ABOUT THIS EXERCISE: Find "Om nyckeln inte" in the data below; transcribe the line it appears on and each line after it, exactly, to the end, and nothing else.

(Dataset records)
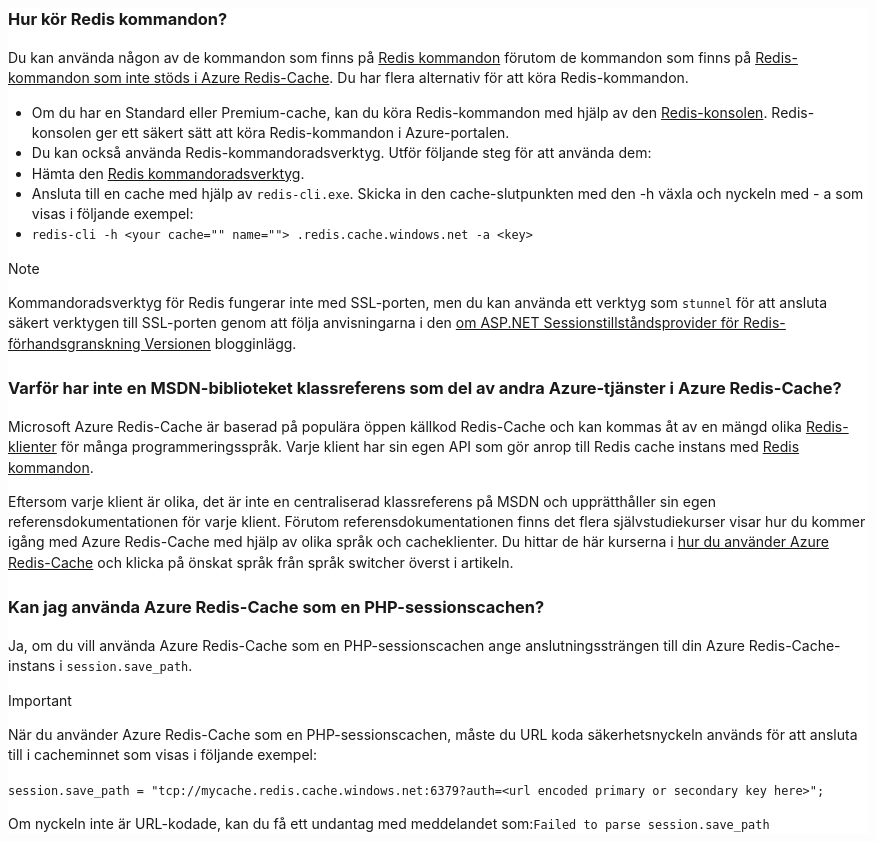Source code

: <a name="cache-commands"></a>

### <a name="how-can-i-run-redis-commands"></a>Hur kör Redis kommandon?
Du kan använda någon av de kommandon som finns på [Redis kommandon](http://redis.io/commands#) förutom de kommandon som finns på [Redis-kommandon som inte stöds i Azure Redis-Cache](cache-configure.md#redis-commands-not-supported-in-azure-redis-cache). Du har flera alternativ för att köra Redis-kommandon.

* Om du har en Standard eller Premium-cache, kan du köra Redis-kommandon med hjälp av den [Redis-konsolen](cache-configure.md#redis-console). Redis-konsolen ger ett säkert sätt att köra Redis-kommandon i Azure-portalen.
* Du kan också använda Redis-kommandoradsverktyg. Utför följande steg för att använda dem:
* Hämta den [Redis kommandoradsverktyg](https://github.com/MSOpenTech/redis/releases/).
* Ansluta till en cache med hjälp av `redis-cli.exe`. Skicka in den cache-slutpunkten med den -h växla och nyckeln med - a som visas i följande exempel:
* `redis-cli -h <your cache="" name="">
  .redis.cache.windows.net -a <key>
  `

> [!NOTE]
> Kommandoradsverktyg för Redis fungerar inte med SSL-porten, men du kan använda ett verktyg som `stunnel` för att ansluta säkert verktygen till SSL-porten genom att följa anvisningarna i den [om ASP.NET Sessionstillståndsprovider för Redis-förhandsgranskning Versionen](http://blogs.msdn.com/b/webdev/archive/2014/05/12/announcing-asp-net-session-state-provider-for-redis-preview-release.aspx) blogginlägg.
>
>

<a name="cache-reference"></a>

### <a name="why-doesnt-azure-redis-cache-have-an-msdn-class-library-reference-like-some-of-the-other-azure-services"></a>Varför har inte en MSDN-biblioteket klassreferens som del av andra Azure-tjänster i Azure Redis-Cache?
Microsoft Azure Redis-Cache är baserad på populära öppen källkod Redis-Cache och kan kommas åt av en mängd olika [Redis-klienter](http://redis.io/clients) för många programmeringsspråk. Varje klient har sin egen API som gör anrop till Redis cache instans med [Redis kommandon](http://redis.io/commands).

Eftersom varje klient är olika, det är inte en centraliserad klassreferens på MSDN och upprätthåller sin egen referensdokumentationen för varje klient. Förutom referensdokumentationen finns det flera självstudiekurser visar hur du kommer igång med Azure Redis-Cache med hjälp av olika språk och cacheklienter. Du hittar de här kurserna i [hur du använder Azure Redis-Cache](cache-dotnet-how-to-use-azure-redis-cache.md) och klicka på önskat språk från språk switcher överst i artikeln.

### <a name="can-i-use-azure-redis-cache-as-a-php-session-cache"></a>Kan jag använda Azure Redis-Cache som en PHP-sessionscachen?
Ja, om du vill använda Azure Redis-Cache som en PHP-sessionscachen ange anslutningssträngen till din Azure Redis-Cache-instans i `session.save_path`.

> [!IMPORTANT]
> När du använder Azure Redis-Cache som en PHP-sessionscachen, måste du URL koda säkerhetsnyckeln används för att ansluta till i cacheminnet som visas i följande exempel:
>
> `session.save_path = "tcp://mycache.redis.cache.windows.net:6379?auth=<url encoded primary or secondary key here>";`
>
> Om nyckeln inte är URL-kodade, kan du få ett undantag med meddelandet som:`Failed to parse session.save_path`
>
>


["minIoThreads" configuration setting]: https://msdn.microsoft.com/library/vstudio/7w2sway1(v=vs.100).aspx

ANSWER BELOW:
> Om nyckeln inte är URL-kodade, kan du få ett undantag med meddelandet som:`Failed to parse session.save_path`
>
>


["minIoThreads" configuration setting]: https://msdn.microsoft.com/library/vstudio/7w2sway1(v=vs.100).aspx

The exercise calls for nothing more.